* _Text section_:
How to Protect Your Marriage from Parental Erosion
This is a guest post by Jordan Richmond. If you want to guest post on this blog, email us here.
- “A relationship, I think, is like a shark, you know? It has to constantly move forward or it dies. And I think what we got on our hands is a dead shark.” –Woody Allen
On most mornings my wife gets up with the boys (we have 3 under age four) while I get ready for work. We have coffee together - well actually - in the same vicinity would be a better way to describe it. The boys are usually making a mess, crying, or fighting. We take turns refereeing. It’s chaotic, stressful, and a ton of fun. We’re like many families.
But on a particular morning not long ago, Heather and I had a little extra time to reconnect. I could tell something was bothering her, so I tried asking some probing questions. Her responses surprised me. There were no major marital issues, but she was empty and overwhelmed. I appeared distant. We love each other, but it’s not always felt.
Here are a few takeaways from that morning.
1) Don’t assume everything is alright.
Marriages cannot be lived in the neutral zone. You are either growing together or apart. If you’re not sure, and if you haven’t asked the hard questions in a while, I can confidently say you’re drifting apart. Address the issues now.
2) Give physical touch with no strings attached.

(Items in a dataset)
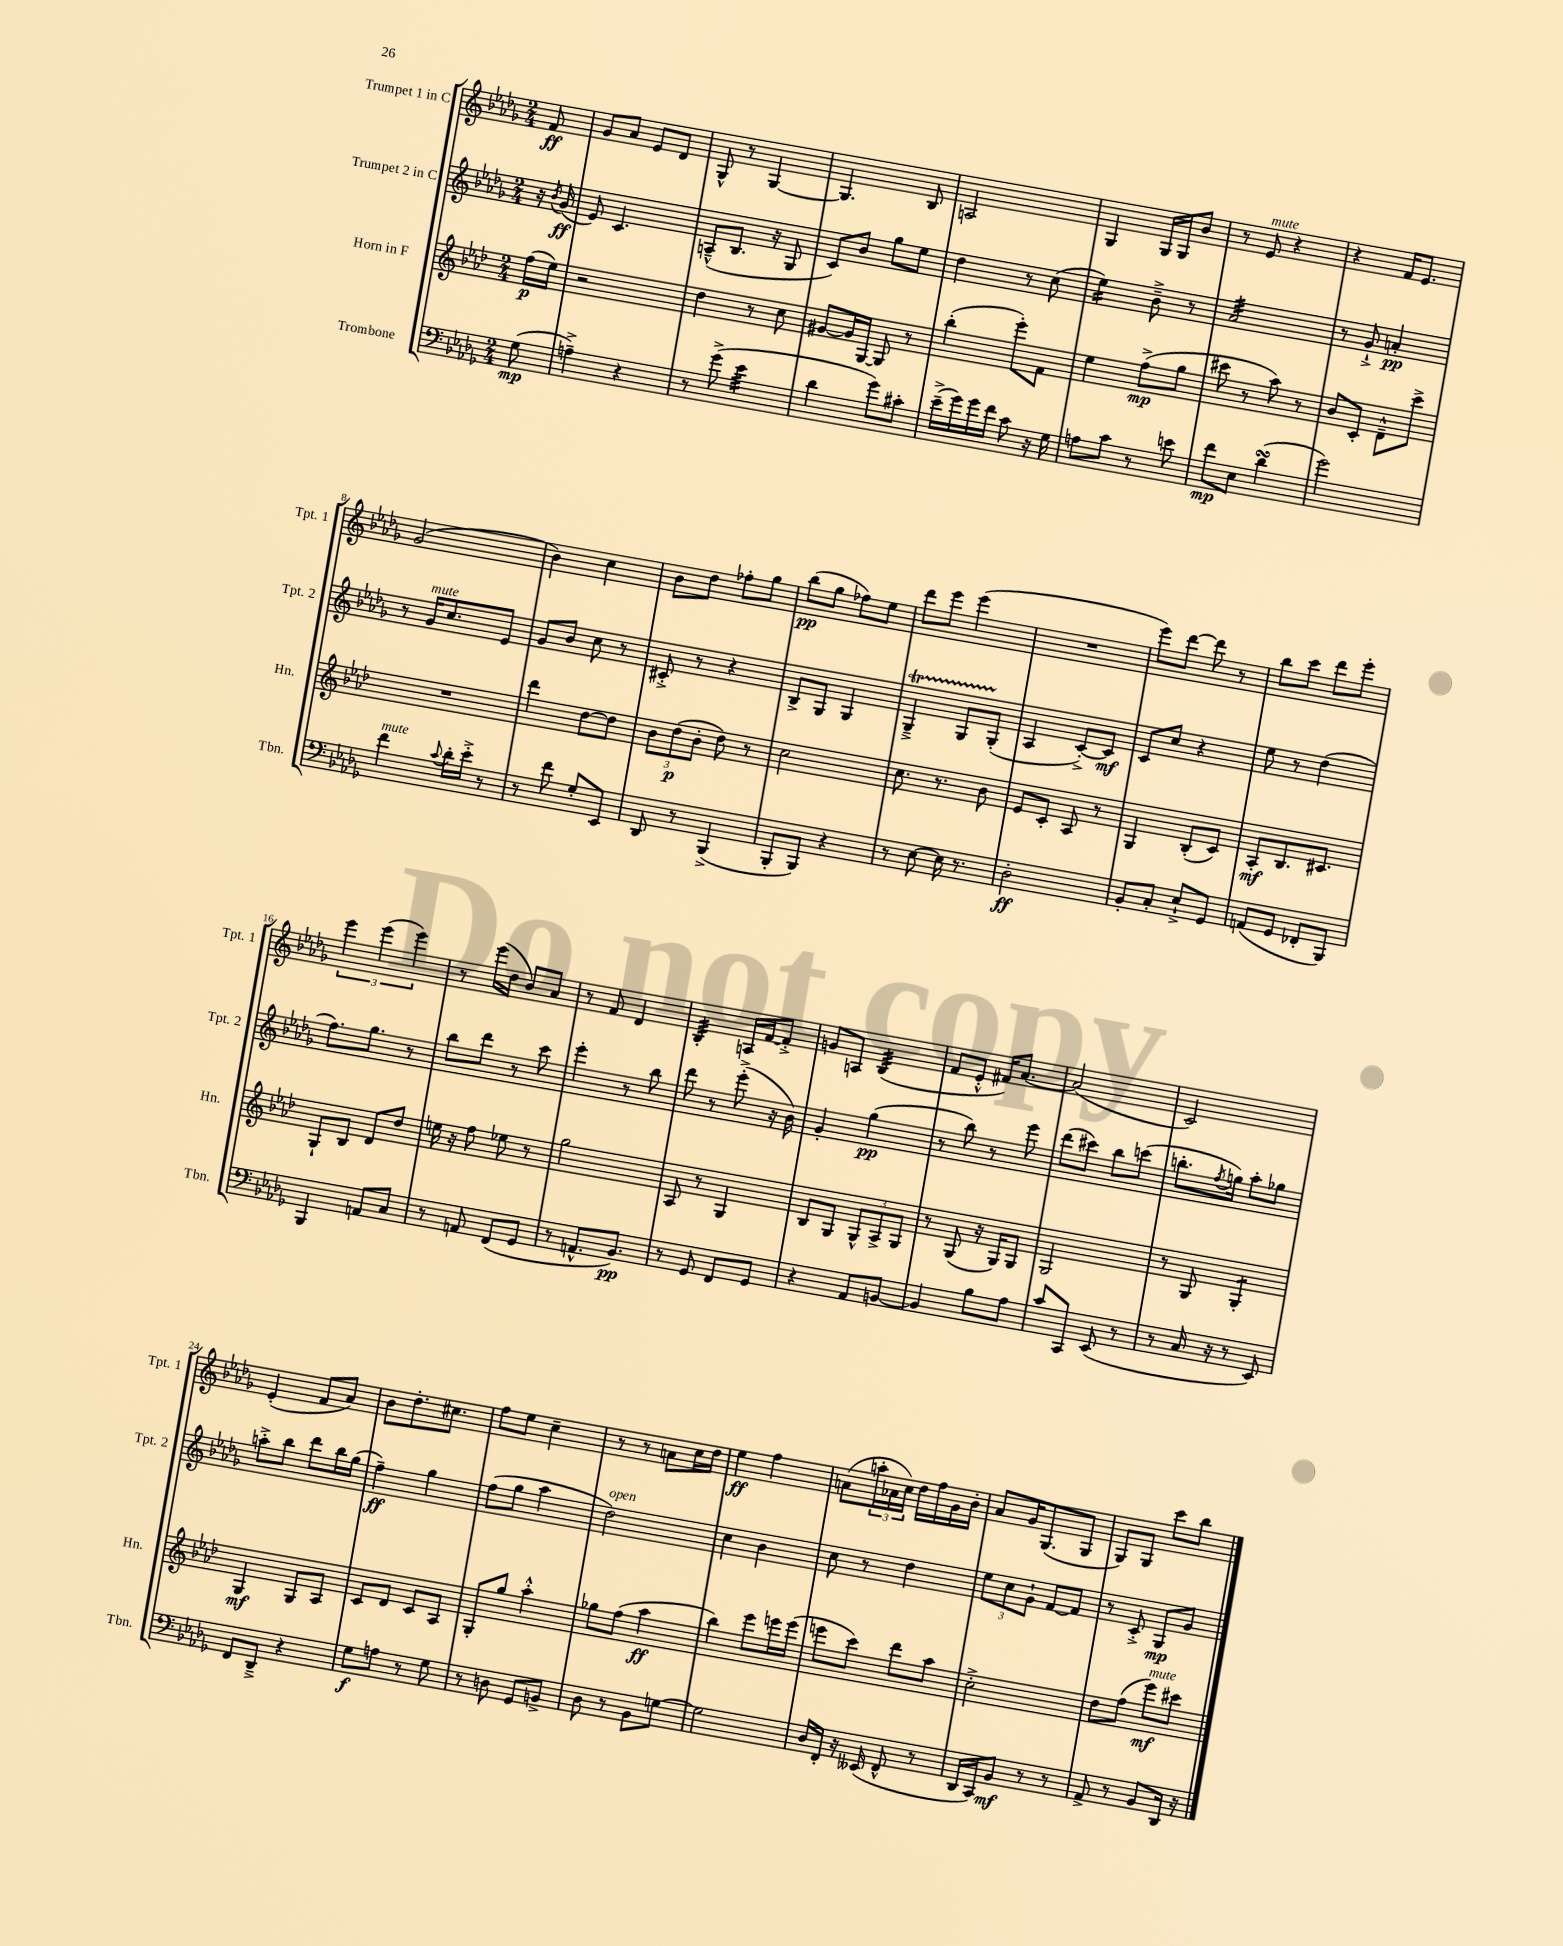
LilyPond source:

<<
\new StaffGroup <<
\new Staff = "s0" \with { instrumentName = "Trumpet 1 in C" shortInstrumentName = "Tpt. 1" } {
    \clef treble \key des \major \numericTimeSignature \time 2/4 \partial 8
    f'8\ff |
    ges'8 aes'8 ees'8 des'8 |
    ges8-^ r8 ges4~ |
    ges4. bes8 |
    a2 |
    ges4 ges16 ges16 bes'8 |
    r8 ees'8^\markup { \italic "mute" } r4 |
    r4 f'16 ees'8. |
    ges'2( |
    bes'4) c''4 |
    bes'8 des''8 fes''8-. ges''8 |
    bes''8\pp( ges''8 fes''8) ees''8 |
    des'''8 ees'''8 ees'''4( |
    R2 |
    ees'''8) des'''8~ des'''8 r8 |
    bes''8 c'''8 des'''8 ees'''8-. |
    \tuplet 3/2 { ees'''4 ees'''4( ees'''4) } |
    r8 ees'''16( des''16 bes'8) aes'8 |
    r8 f'8 des'4 |
    bes4:32-. a16 f'16~ f'8-.-> |
    g'8 a8 bes4:32( |
    f'8 ees'8-.-^ fis'16) aes'8.~ |
    aes'2( |
    c'2) |
    ees'4-.( f'8 aes'8) |
    bes'8 des''8.-. cis''8. |
    f''8 ees''8 c''4-- |
    r8 r8 a'8 c''16 des''16 |
    ees''4\ff f''4 |
    a'8( \tuplet 3/2 { a''16-. aes'16 c''16) } des''16 f''16 ges'16 bes'16-. |
    aes'8 ges'16 ges8.( ges8 |
    ges8) ges8 c'''8 bes''8 \bar "|." |
}
\new Staff = "s1" \with { instrumentName = "Trumpet 2 in C" shortInstrumentName = "Tpt. 2" } {
    \clef treble \key des \major \numericTimeSignature \time 2/4 \partial 8
    r16 \acciaccatura { bes'8 } ges'16\ff( |
    ees'8) c'4. |
    a8---^( bes8. r16 ges8 |
    c'8) bes'8 ges''8 ees''8 |
    des''4 r8 c''8( |
    ees''4:16) bes'8---> r8 |
    aes'2:32 |
    r8 ges'8-!-> a'4-.\pp |
    r8 ges'16^\markup { \italic "mute" } c''8. ees'8 |
    ges'8 bes'8 c''8 r8 |
    cis'8-.-> r8 r4 |
    bes8-> ges8 ges4 |
    ges4--->\startTrillSpan ges8 ges8-.\stopTrillSpan( |
    aes4 c'8~-.->) c'8\mf |
    c'8 c''8 r4 |
    ees''8 r8 des''4( |
    f''8.) ges''8. r8 |
    bes''8 des'''8 r8 c'''8 |
    ees'''4-. r8 bes''8 |
    des'''8 r8 ees'''8-.->( r16 bes'16) |
    ges'4-. ges''4\pp( |
    r8 bes''8) r8 ees'''8 |
    des'''8( cis'''8) bes''8 c'''8( |
    b''8.-. \acciaccatura { f''8 } g''16) aes''8-. ges''8 |
    a''8-.-> bes''8 des'''8 bes''16 ges''16( |
    f''4--\ff) ges''4 |
    f''8( ges''8 aes''4 |
    des''2^\markup { \italic "open" }) |
    c''4 bes'4 |
    c''8 r8 des''4 |
    \tuplet 3/2 { ees''8 c''8 ges'8-! } f'8~ f'8 |
    r8 c'8-.-> ges8\mp ges'8 \bar "|." |
}
\new Staff = "s2" \with { instrumentName = "Horn in F" shortInstrumentName = "Hn." } {
    \clef treble \key aes \major \numericTimeSignature \time 2/4 \partial 8
    f''16\p( ees''16) |
    r2 |
    des''4 r8 c''8 |
    gis'8~ gis'16 g16~ g8 r8 |
    bes''4-.( ees'''8-.) f'8 |
    ees''4 f''8->\mp( g''8 |
    cis'''8 r8 aes''8) r8 |
    bes'8 c'8-. des'8---^ c'''8-> |
    R2 |
    des'''4 des''8~ des''8 |
    \tuplet 3/2 { bes'8 des''8\p( bes'8-. } des''8) r8 |
    c''2 |
    c''8. r8. bes'8 |
    ees'8 c'8-. aes8 r8 |
    g4 bes8-.( c'8) |
    aes8-.\mf bes8. cis'8. |
    g8-! bes8 des'8 des''8 |
    e''16 r16 f''8 ees''8 r8 |
    g''2 |
    aes8 r8 g4 |
    bes8 g8 \tuplet 3/2 { g8-^ aes8-> g8 } |
    r8 g8( r16 g16) g8 |
    g2 |
    r8 g8 g4:8-. |
    g4\mf g8 aes8 |
    c'8 des'8 c'8 aes8 |
    g8-. g''8 aes''4-.-^ |
    ges''8 f''8( aes''4\ff |
    bes''4) ees'''8 e'''16 e'''16( |
    e'''8 c'''8) des'''8 aes''8 |
    c''2-.-> |
    des''8 f''8( ees'''8\mf^\markup { \italic "mute" }) cis'''8 \bar "|." |
}
\new Staff = "s3" \with { instrumentName = "Trombone" shortInstrumentName = "Tbn." } {
    \clef bass \key des \major \numericTimeSignature \time 2/4 \partial 8
    ges8\mp( |
    a4--->) r4 |
    r8 ges'8->( ees'4:32 |
    des'4 ges'8) cis'8-. |
    ees'16--->( ges'16) ges'16 f'16 c'8 r16 ges16 |
    a8 c'8 r8 e'8 |
    f'8\mp ees8 des'4\turn( |
    ges'2) |
    f'4^\markup { \italic "mute" } \appoggiatura { c'8 } des'16-. ees'16-.-> r8 |
    r8 f'8 ges8-. ees,8 |
    des,8 r8 bes,,4->( |
    bes,,8-. bes,,8) r4 |
    r8 ees8~ ees16 r8. |
    des2-.\ff |
    bes,8-. c8-. ees8-!-> ges,8 |
    a,8( ges,8 fes,8-. bes,,8) |
    bes,,4 a,8 c8 |
    r8 a,8 f,8( ges,8 |
    r8 a,8.-^ bes,8.\pp) |
    r8 ges,8 f,8 ges,8 |
    r4 aes,8 b,8~ |
    b,4 bes8 aes8 |
    c'8 c,8 ees,8( r8 |
    r8 c16 r16 r8 ees,8) |
    f,8 des,8---> r4 |
    ges8\f a8 r8 ges8 |
    r8 d8 ges,8 b,8-> |
    des8 r8 bes,8 g8~ |
    g2 |
    des16 f,16-. r16 eeses,16( f,8-^ r8 |
    des,16 c,16) bes,8\mf r8 r8 |
    aes,8-> r8 bes,8 des,16 r16 \bar "|." |
}
>>
>>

* _Tasks to perform_:
1 – According to the guest post on marriage, how many children does the writer have, and how old are they?
2 – Pick up the guest post on marriage after its last line and keep writing in the same voice.

* _Responses for each task_:
1 – Three boys, all under age four.

2 –
You know what I mean guys. Here’s the catch - even if you are just being sweet, she may not know it. If other areas of your marriage are suffering, your well-intentioned physical touch may be perceived as having a hidden motive. Don’t let resentment creep into your marriage.
3) Have regular date nights.
I’m a recovering failure in this department. Have a date - just because. Don’t make it an add-on to something else. Get a sitter, don’t talk about the kids, and court your wife again. No one will do it for you and it’s your fault if it doesn’t happen. Do it this week.
What advice would you give to dads trying to protect their marriage?
Visit Gold Medal Dads…Communicate with Mom for tips on how you can connect with your wife and/or the mother of your children. Remember to share and connect with other dads during week two of The Dad Games on this blog, Facebook and Twitter (#DadGames12).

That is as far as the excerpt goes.